BEIJING — Saying Malaysia Airlines needs a “complete overhaul” following two devastating air disasters, the Malaysian government’s strategic investment fund on Friday proposed buying out the approximately 30 percent of the carrier’s shares it does not own and delisting it as a publicly traded company.
“The proposed restructuring will critically require all parties to work closely together to undertake what will be a complete overhaul of the national carrier on all relevant aspects of … the airline’s operations, business model, finances, human capital and regulatory environment,” the fund, Khazanah Nasional Berhad, said in a statement.
“Nothing less will be required in order to revive our national airline to be profitable as a commercial entity and to serve its function as a critical national development entity.”
Khazanah said it was offering more than $400 million for the stock it does not hold, paying shareholders a 12.5 percent premium over Thursday’s closing price.
Trading of the airline’s shares was suspended Friday in Kuala Lumpur, but no immediate changes to the airline’s operations were announced. The airline has about 360 flights per day to 60 destinations, with a capacity for about 50,000 passengers.

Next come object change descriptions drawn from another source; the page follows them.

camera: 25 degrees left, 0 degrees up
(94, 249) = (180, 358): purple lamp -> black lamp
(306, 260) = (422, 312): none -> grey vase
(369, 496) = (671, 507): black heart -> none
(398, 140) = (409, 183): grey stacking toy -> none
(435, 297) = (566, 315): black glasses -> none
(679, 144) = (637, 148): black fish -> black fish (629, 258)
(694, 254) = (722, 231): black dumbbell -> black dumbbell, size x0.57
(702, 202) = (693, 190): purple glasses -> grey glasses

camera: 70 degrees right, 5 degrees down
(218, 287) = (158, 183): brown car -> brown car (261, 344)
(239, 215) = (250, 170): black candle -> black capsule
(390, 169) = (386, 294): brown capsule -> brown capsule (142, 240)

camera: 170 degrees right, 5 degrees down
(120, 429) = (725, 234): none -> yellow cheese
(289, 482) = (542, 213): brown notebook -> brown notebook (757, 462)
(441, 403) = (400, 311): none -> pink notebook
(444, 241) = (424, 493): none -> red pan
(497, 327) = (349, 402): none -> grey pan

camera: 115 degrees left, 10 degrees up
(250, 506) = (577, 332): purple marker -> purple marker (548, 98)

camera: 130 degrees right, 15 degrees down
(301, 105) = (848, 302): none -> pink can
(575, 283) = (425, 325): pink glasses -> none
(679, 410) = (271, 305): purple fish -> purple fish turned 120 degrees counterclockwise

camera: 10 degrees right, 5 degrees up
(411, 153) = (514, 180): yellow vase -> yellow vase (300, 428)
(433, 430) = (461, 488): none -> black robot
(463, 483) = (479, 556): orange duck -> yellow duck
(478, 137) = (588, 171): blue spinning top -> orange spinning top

Even before the disappearance of Flight 370 in March and the downing of Flight 17 over strife-torn Ukraine last month, the carrier had been losing money, and the twin losses severely exacerbated its financial problems and its stock has plunged.
Khazanah’s managers said the proposed delisting of Malaysia Airlines shares represented “the first stage” of the restructuring program and that the fund was in the final stages of completing the overall restructuring proposal. More detailed plans are expected to be released at the end of August, pending approvals from government regulators and the Ministry of Finance.
Flight 370 vanished en route from Kuala Lumpur to Beijing with 239 people aboard, and five months later, no wreckage from the Boeing 777 has yet been found.
Vessels from Australia, Malaysia and China are continuing to survey a swath of the southern Indian Ocean floor in preparation for a deep-sea search, which is expected to begin in September.
Meanwhile, efforts to recover evidence and remains from the Flight 17 crash site in eastern Ukraine remain incomplete as fighting in the area between pro-Russian separatists and Ukrainian forces is continuing.
All 298 people aboard the Boeing 777 died when the aircraft bound from Amsterdam to Kuala Lumpur went down on July 17; so far, about 228 coffins have been returned to the Netherlands. The majority of those on board were Dutch.
Dutch Prime Minister Mark Rutte this week said the search was being suspended as conditions in the area had become too dangerous.